For bucket assignment, a single random hyperplane (seed σ) partitions the entire token vocabulary into two buckets V₀ and V₁ based on whether a token’s projection score eᵀv_σ lies below or above the median of all scores. During generation, the model is constrained to select tokens from the bucket that matches the target bit at each payload position. Because the hyperplane orientation is secret, an analyst without the seed cannot reliably infer the bucket rule, driving R_bucket toward chance (≈0.5). The authors evaluate this “low‑recoverability” scheme on three models—Llama‑8B, Ministral‑8B, and Llama‑70B—each fine‑tuned with LoRA on either TrojanStego prompts or Wiki prompts. Compared to the baseline, exact secret recovery improves modestly (e.g., Llama‑8B: 17 %→30 %, Ministral‑8B: 24 %→43 %, Llama‑70B: 9 %→19 %) while overall recoverability drops, confirming the intended trade‑off.

The paper then turns to detection. Traditional steganalysis relies on distributional metrics such as KL‑divergence or perplexity, but fine‑tuning naturally induces such shifts, making these signals unreliable.

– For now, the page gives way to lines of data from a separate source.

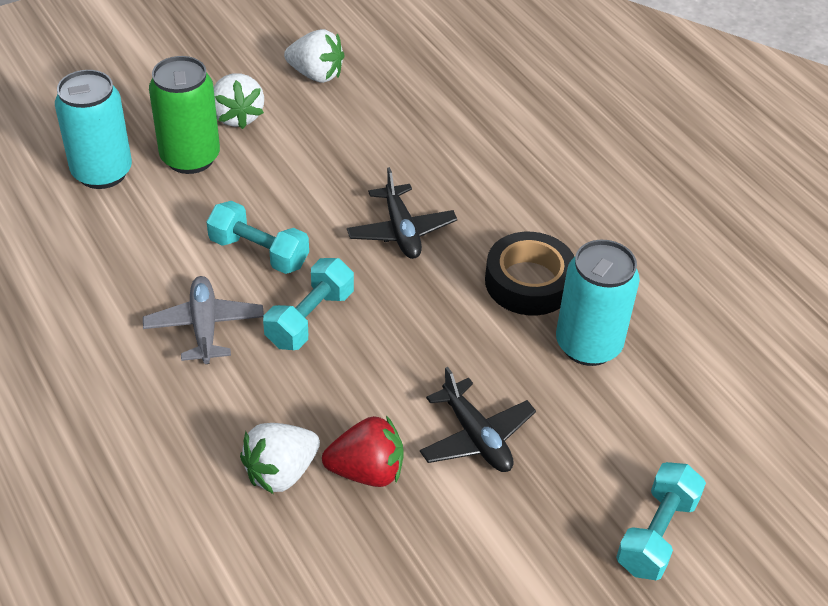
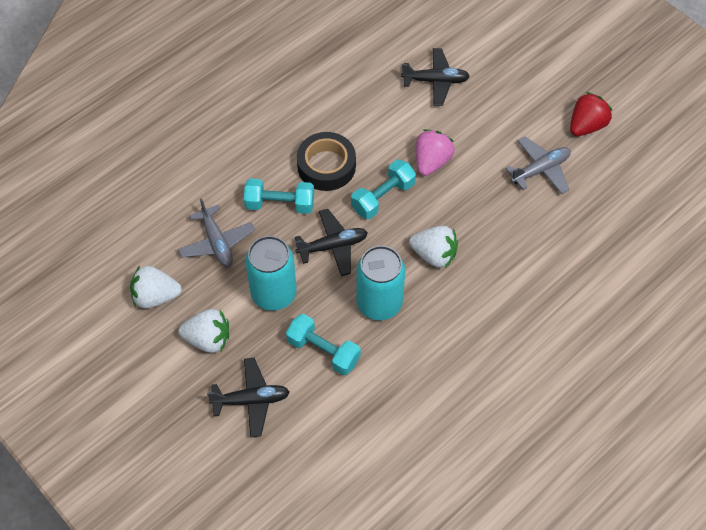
black plane: [347,167,457,259] [420,367,536,472] = 2 -> [207,358,290,437] [295,209,368,276] [401,48,470,106] = 3
green can: [149,56,220,174] = 1 -> none = 0
grey plane: [143,276,264,364] = 1 -> [178,198,255,267] [506,136,571,194] = 2
pink strawberry: none = 0 -> [416,129,455,176] = 1

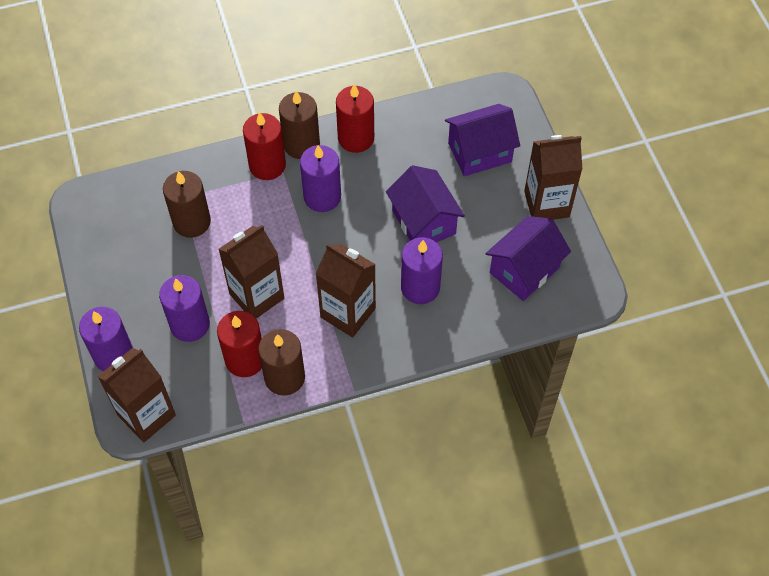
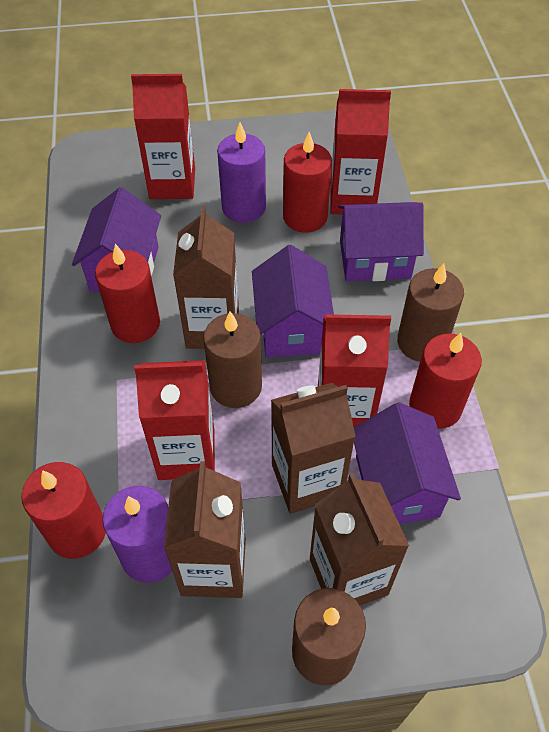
purple candle: [79,307,133,372] [159,275,210,342] [300,145,341,212] [401,237,443,304] = 4 -> [102,486,172,583] [217,122,266,223] = 2
purple house: [386,165,465,243] [445,104,520,176] [486,216,571,301] = 3 -> [72,187,161,292] [252,245,334,358] [338,202,424,281] [354,402,461,524] = 4
red candle: [217,311,262,377] [243,112,286,180] [336,84,374,153] = 3 -> [21,462,106,559] [95,244,160,343] [283,132,332,233] [409,333,482,429] = 4
red carton: none = 0 -> [131,74,195,199] [134,360,215,480] [318,314,391,427] [330,89,391,214] = 4

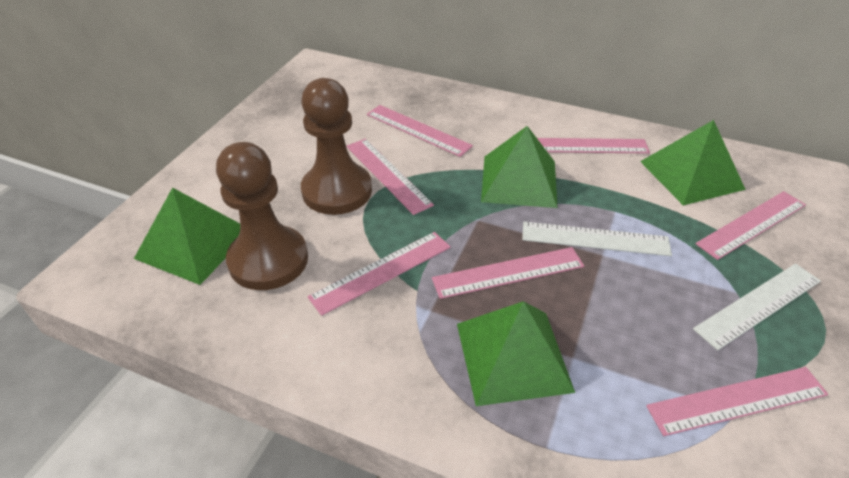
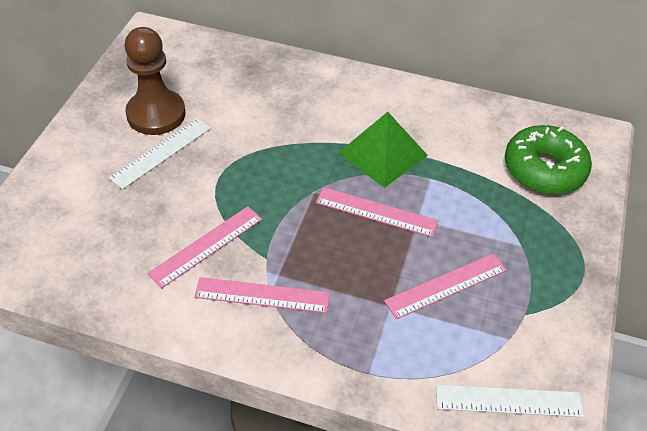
brown pawn: [216,142,308,290] [301,78,372,215] = 2 -> [125,27,186,135] = 1
green donut: none = 0 -> [505,125,592,194] = 1
green pyramid: [134,188,240,285] [457,301,575,406] [481,126,558,208] [640,120,746,205] = 4 -> [338,112,427,188] = 1
pink ruler: [307,232,451,316] [346,139,434,215] [367,105,473,157] [432,247,584,299] [537,138,650,154] [646,367,828,436] [696,191,806,260] = 7 -> [147,206,262,288] [194,277,330,313] [316,187,438,237] [384,253,507,319] = 4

The authors prove that a large amount of hidden data can be inserted while keeping KL and perplexity within normal fine‑tuning ranges. Instead, they propose a mechanistic interpretability approach: linear probes trained on activations from later Transformer layers. These probes learn to predict the secret directly from internal representations. Empirically, probes achieve up to a 33 % boost in detection accuracy on fine‑tuned models versus the base model, even when the secret is encoded with the low‑recoverability scheme (i.e., when R_bucket≈0.5). This demonstrates that malicious fine‑tuning leaves detectable internal “signatures” independent of output‑level statistics.

In summary, the work makes three key contributions: (1) a formal definition of payload recoverability for LLM steganography; (2) a geometry‑based, low‑recoverability encoding and bucketting method that leverages random hyperplane projections in embedding space; and (3) a demonstration that internal‑representation‑based linear probes provide a robust detection signal where traditional statistical steganalysis fails. The findings highlight that covert channels in LLMs are not only a matter of output manipulation but also of persistent internal modifications, suggesting future defenses should focus on mechanistic interpretability and representation‑level monitoring across diverse model architectures and fine‑tuning regimes.